Just over a year ago, a Triangle reporter stood beside dozens of Philadelphians mourning the 49 individuals gunned down at the Pulse nightclub shooting. At the time, that was the deadliest mass shooting in the US since 1949.
Oct. 3, that same reporter attended the vigil for the victims of the Oct. 1 shooting in Las Vegas, which, with 59 fatalities, has now surpassed the Pulse tragedy for deadliest mass shooting. Over 500 are reported injured.
We, like so many, are brokenhearted. We are outraged, devastated and appalled. Perhaps the greatest tragedy of all is that we are approaching a point where we are no longer surprised. These earth-shattering events, which should not even occur once in a lifetime, are accelerating dangerously close to once a year.

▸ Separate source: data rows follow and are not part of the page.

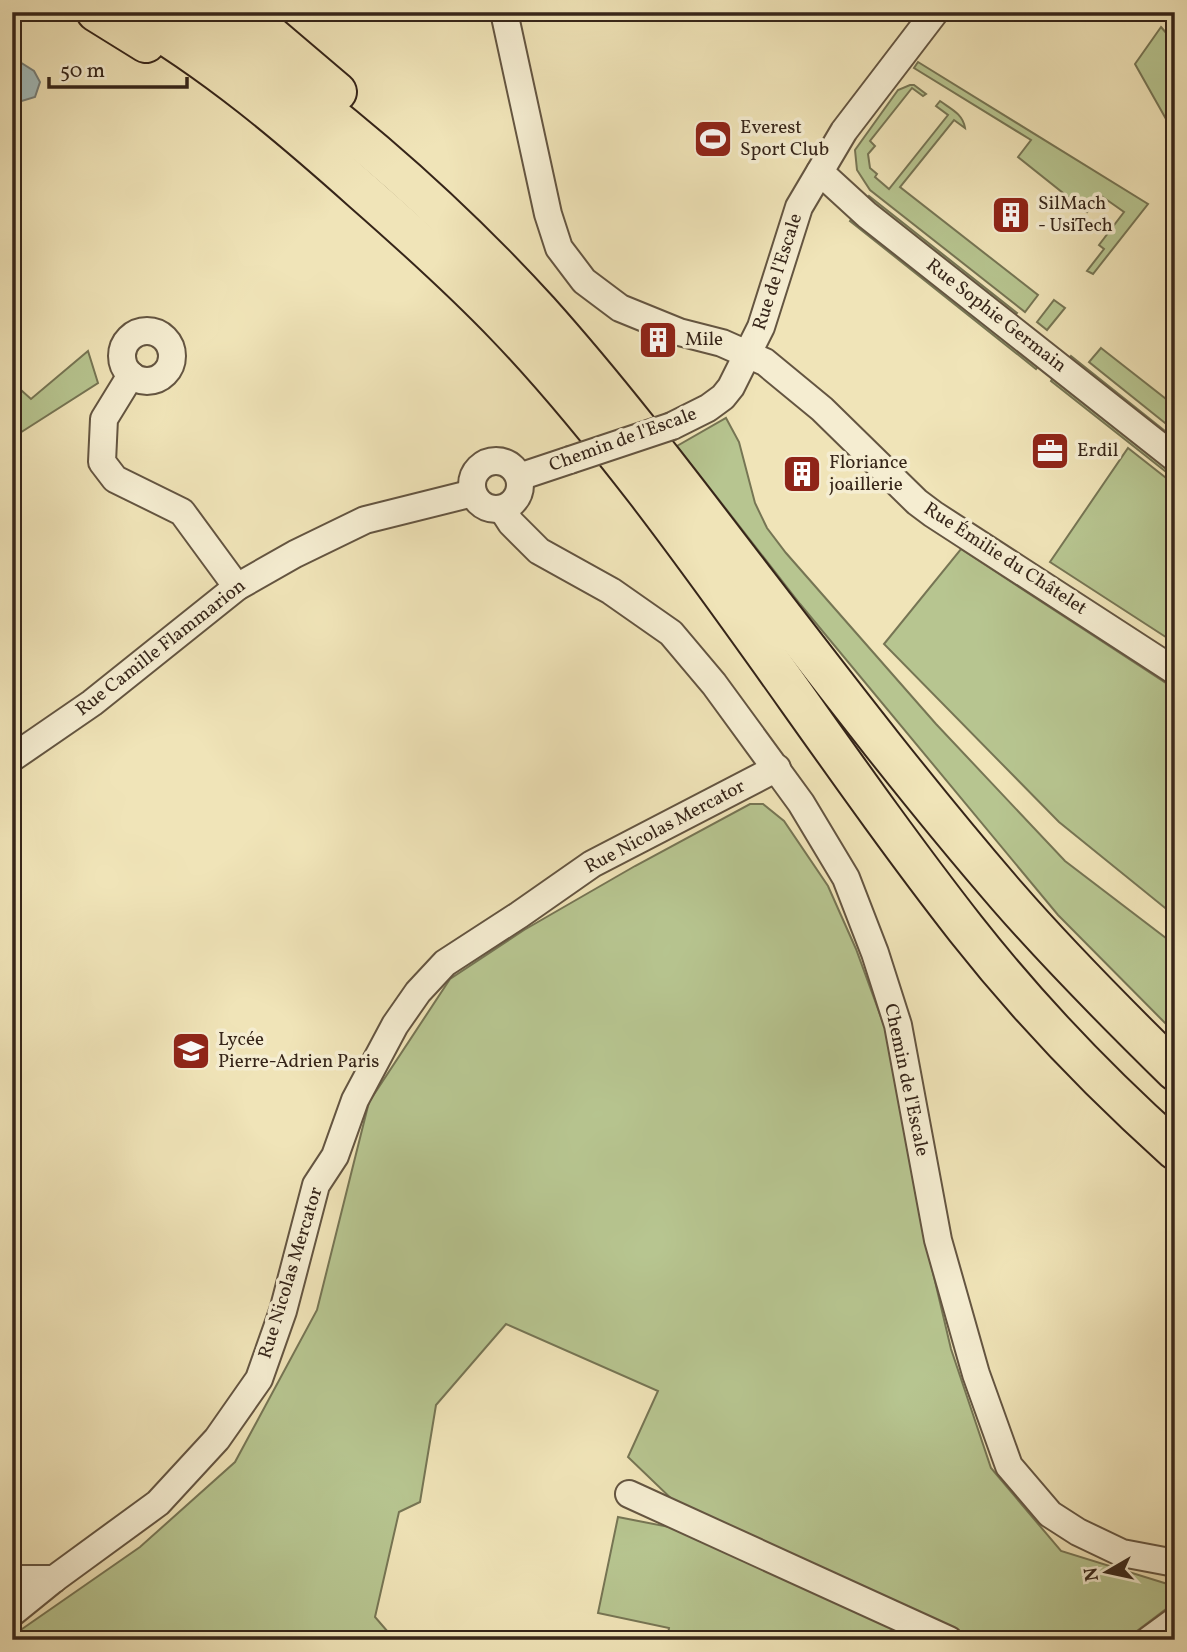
<svg xmlns="http://www.w3.org/2000/svg" width="1187" height="1652" font-family="Vollkorn,serif">
<style>
.green{fill:#b7c590;stroke:#767554;stroke-width:2}
.water{fill:#a1bbbb;stroke:#767f7a;stroke-width:2}
.lines{fill:none;stroke-linecap:round;stroke-linejoin:round}
.minor-casing{stroke:#645541;stroke-width:30}
.highway-casing{stroke:#362519;stroke-width:42}
.minor{stroke:#f5edd1;stroke-width:26}
.highway{stroke:#f0e4b8;stroke-width:38}
.minor-bridge-casing{stroke:#645541;stroke-width:30;stroke-linecap:butt}
.minor-bridge{stroke:#f5edd1;stroke-width:26}
.labels{text-anchor:middle;dominant-baseline:central;stroke-width:7;stroke-linejoin:round;paint-order:stroke}
.poi-label{font-size:19px;fill:#362519;stroke:#f5edd1;text-anchor:start}
.street-label{font-size:19px;fill:#362519;stroke:#f5edd1}
</style>
<rect width="100%" height="100%" fill="#f0e4b8"/>
<filter id="stains"><feTurbulence type="fractalNoise" baseFrequency=".00286" numOctaves="4"/><feColorMatrix values="0 0 0 0 .2 0 0 0 0 .09 0 0 0 0 .02 0 0 0 .5 -.17"/></filter>
<radialGradient id="worn" r=".72"><stop offset=".6" stop-color="#630" stop-opacity="0"/><stop offset="1" stop-color="#630" stop-opacity=".3"/></radialGradient>
<g class="green">
<path d="M1161,27L1175,43V135L1135,64Z"/>
<path d="M918,62L1148,204L1093,274L1087,271L1104,249L1099,245L1124,212L1100,195L1087,212L1018,157L1031,140L914,68Z"/>
<path d="M910,85H914L926,94L923,96L912,88L870,141L875,146L868,154L870,168L877,174L875,177L889,189L948,115L936,106L940,101C951,109 963,114 965,128L954,120L900,187L1038,295L1025,312L870,190L857,170L855,150L898,90Z"/>
<path d="M869,196L1017,313L1013,318L865,201Z"/>
<path d="M853,217L1040,364L1036,369L850,221Z"/>
<path d="M1054,300L1065,308L1047,330L1037,322Z"/>
<path d="M1101,348L1175,406V431L1089,362Z"/>
<path d="M88,351L98,383L12,438V382L31,399Z"/>
<path d="M1071,356L1175,439V447L1067,361Z"/>
<path d="M1054,376L1175,472V479L1051,381Z"/>
<path d="M726,418L739,442L755,503L767,528L786,553L936,724L1065,861L1175,945V1033L1058,915L800,604L677,446Z"/>
<path d="M1128,448L1175,485V643L1050,562Z"/>
<path d="M961,549L1175,689V916L1059,822L884,644Z"/>
<path d="M750,804H763L784,821L828,886L856,949L885,1028L926,1243L951,1349L991,1468L1061,1551L1174,1586L1170,1606L1125,1640H963L681,1508L628,1457L658,1391L506,1324L436,1405L420,1502L399,1512L375,1617L394,1639L400,1640H12V1636L140,1547L235,1462L317,1310L369,1102L450,979L524,930L635,866Z"/>
<path d="M618,1517L669,1527L673,1521L937,1640H667L669,1628L598,1613Z"/>
</g>
<path class="water" d="M12,57L34,71L40,82L35,97L12,104Z"/>
<g class="lines">
<g class="minor-casing">
<g id="minor">
<path d="M504,12L548,214L559,248L584,281L620,308L679,332L722,343L765,362L822,409L917,502L933,514L1175,671"/>
<path d="M820,172L867,215L1175,458"/>
<circle cx="147" cy="356" r="25"/>
<path d="M131,375L104,419L102,462L115,479L182,512L237,587"/>
<path d="M672,426L708,408L723,397L731,387L761,327L799,207L844,131L935,12"/>
<circle cx="496" cy="485" r="24"/>
<path d="M519,477L570,460"/>
<path d="M502,509L511,523L539,551L611,591L671,633L714,684L801,803L846,878L875,953L898,1025L938,1240L976,1374L1009,1466L1050,1514L1078,1532L1122,1553L1175,1563"/>
<path d="M12,758L92,703L237,587L295,554L365,520L473,493"/>
<path d="M629,1494L949,1640"/>
<path d="M12,1579H54"/>
<path d="M12,1613L54,1579L158,1503L217,1439L259,1379L283,1311L316,1185L335,1156L355,1100L395,1025L418,992L445,963L519,915L592,864L777,768"/>
<path d="M1149,1640L1175,1621"/>
</g>
</g>
<g class="highway-casing">
<g id="highway">
<path d="M96,12L146,43"/>
<path d="M127,12C214,62 289,126 363,192C412,235 461,279 506,326C556,378 603,436 647,493C757,636 855,787 966,929C1029,1009 1099,1082 1175,1150"/>
<path d="M190,12C316,97 436,198 539,311C607,387 669,468 731,549C821,666 911,785 1008,897C1061,958 1118,1015 1175,1071"/>
<path d="M243,12L337,92"/>
</g>
</g>
<use href="#minor" class="minor"/>
<use href="#highway" class="highway"/>
<g class="minor-bridge-casing">
<path id="minor-bridge" d="M570,460L672,426"/>
</g>
<use href="#minor-bridge" class="minor-bridge"/>
</g>
<defs>
<g id="stadium-square" transform="scale(2.0125)"><rect x="-9" y="-9" width="18" height="18" rx="4" fill="#8f2418" stroke="#f5edd1"/><path d="M0-5a6.5 5 0 1 0 0 10a6.5 5 0 1 0 0-10ZM-3.5-1.8h7v3.6h-7Z" fill="#fff"/></g>
<g id="building-square" transform="scale(2.0125)"><rect x="-9" y="-9" width="18" height="18" rx="4" fill="#8f2418" stroke="#f5edd1"/><path d="M-4-6H4V6H1V3H-1V6H-4ZM-2.5-4.3h1.7v1.8h-1.7ZM.8-4.3h1.7v1.8H.8ZM-2.5-1h1.7V.8h-1.7ZM.8-1h1.7V.8H.8Z" fill="#fff"/></g>
<g id="office-square" transform="scale(2.0125)"><rect x="-9" y="-9" width="18" height="18" rx="4" fill="#8f2418" stroke="#f5edd1"/><path d="M-6-3h4V-5.5h4V-3h4V5H-6ZM-1-4.5V-3h2v-1.5ZM-6 0V1H6V0Z" fill="#fff"/></g>
<g id="school-square" transform="scale(2.0125)"><rect x="-9" y="-9" width="18" height="18" rx="4" fill="#8f2418" stroke="#f5edd1"/><path d="M0-5L7-2L0 1L-7-2ZM-4 1L0 2.5L4 1V4Q0 6-4 4Z" fill="#fff"/></g>
</defs>
<g fill-rule="evenodd">
<use href="#stadium-square" x="713" y="139"/>
<use href="#building-square" x="1011" y="215"/>
<use href="#building-square" x="658" y="340"/>
<use href="#office-square" x="1050" y="451"/>
<use href="#building-square" x="802" y="474"/>
<use href="#school-square" x="191" y="1051"/>
</g>
<g class="labels">
<g class="poi-label">
<text x="740" y="128">Everest<tspan x="740" dy="22">Sport Club</tspan></text>
<text x="1038" y="204">SilMach<tspan x="1038" dy="22">- UsiTech</tspan></text>
<text x="685" y="340">Mile</text>
<text x="1077" y="451">Erdil</text>
<text x="829" y="463">Floriance<tspan x="829" dy="22">joaillerie</tspan></text>
<text x="218" y="1040">Lycée<tspan x="218" dy="22">Pierre-Adrien Paris</tspan></text>
</g>
<g class="street-label">
<text transform="translate(778 272) rotate(-72)">Rue de l'Escale</text>
<text transform="translate(996 316) rotate(38)">Rue Sophie Germain</text>
<text transform="translate(623 440) rotate(-20)">Chemin de l'Escale</text>
<text transform="translate(1005 559) rotate(33)">Rue Émilie du Châtelet</text>
<text transform="translate(161 648) rotate(-38)">Rue Camille Flammarion</text>
<text transform="translate(665 827) rotate(-28)">Rue Nicolas Mercator</text>
<text transform="translate(906 1080) rotate(78)">Chemin de l'Escale</text>
<text transform="translate(291 1273) rotate(-73)">Rue Nicolas Mercator</text>
</g>
</g>
<rect width="1187" height="1652" fill="none" stroke="#f0e4b8" stroke-width="42"/>
<rect x="14" y="14" width="1159" height="1624" fill="none" stroke="#362519" stroke-width="3.5"/>
<rect x="21" y="21" width="1145" height="1610" fill="none" stroke="#362519" stroke-width="2"/>
<g transform="translate(1107 1572) rotate(261)" stroke="#f5edd1" stroke-width="5" paint-order="stroke">
<path d="M0-5L12 26L0 18L-12 26Z" fill="#362519"/>
<text y="-10" font-size="19" font-weight="bold" text-anchor="middle" fill="#362519">N</text>
</g>
<path d="M49 77v10h138v-10" fill="none" stroke="#362519" stroke-width="3.5"/>
<text x="60" y="77" font-size="21" fill="#362519" stroke="#f5edd1" stroke-width="5" paint-order="stroke">50 m</text>
<rect width="100%" height="100%" filter="url(#stains)"/>
<rect width="100%" height="100%" fill="url(#worn)"/>
</svg>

We don’t have a solution. We hope that there will be one — whether it comes in the form of gun control, mental health awareness, security measures or some combination of the three — but we don’t pretend to know what it is. We pray, for the sake of our families, our friends, and the strangers whose lives we still cherish as human, that it is discovered soon.
In the absence of an answer, here is what we do have, and what little we can do.
Among many other emotions, we are plagued by feelings of helplessness. But thousands of small gestures are not futile. Give blood, if you’re able. Donate what you can. Be generous with empathy.
Take solace in the goodwill that remains despite the horror. Amid gunfire, strangers threw themselves on top of others to serve as protection. One man’s ammunition cannot eliminate the purity of that altruism.
Be the best possible version of yourself, every second of every day, as we are learning how precious those seconds are. Recognize the things you admire in others, like the number of citizen heroes at the Las Vegas shooting, and find ways to emulate those strengths. Be brave, and be loving, to the best that you can.
We hope in earnest that the incident in Las Vegas marks the end of mass shootings, while knowing full well that there will likely be more. As Philadelphia mourns, our reporters will stand alongside them. We will continue to be devastated. And we will continue to hope.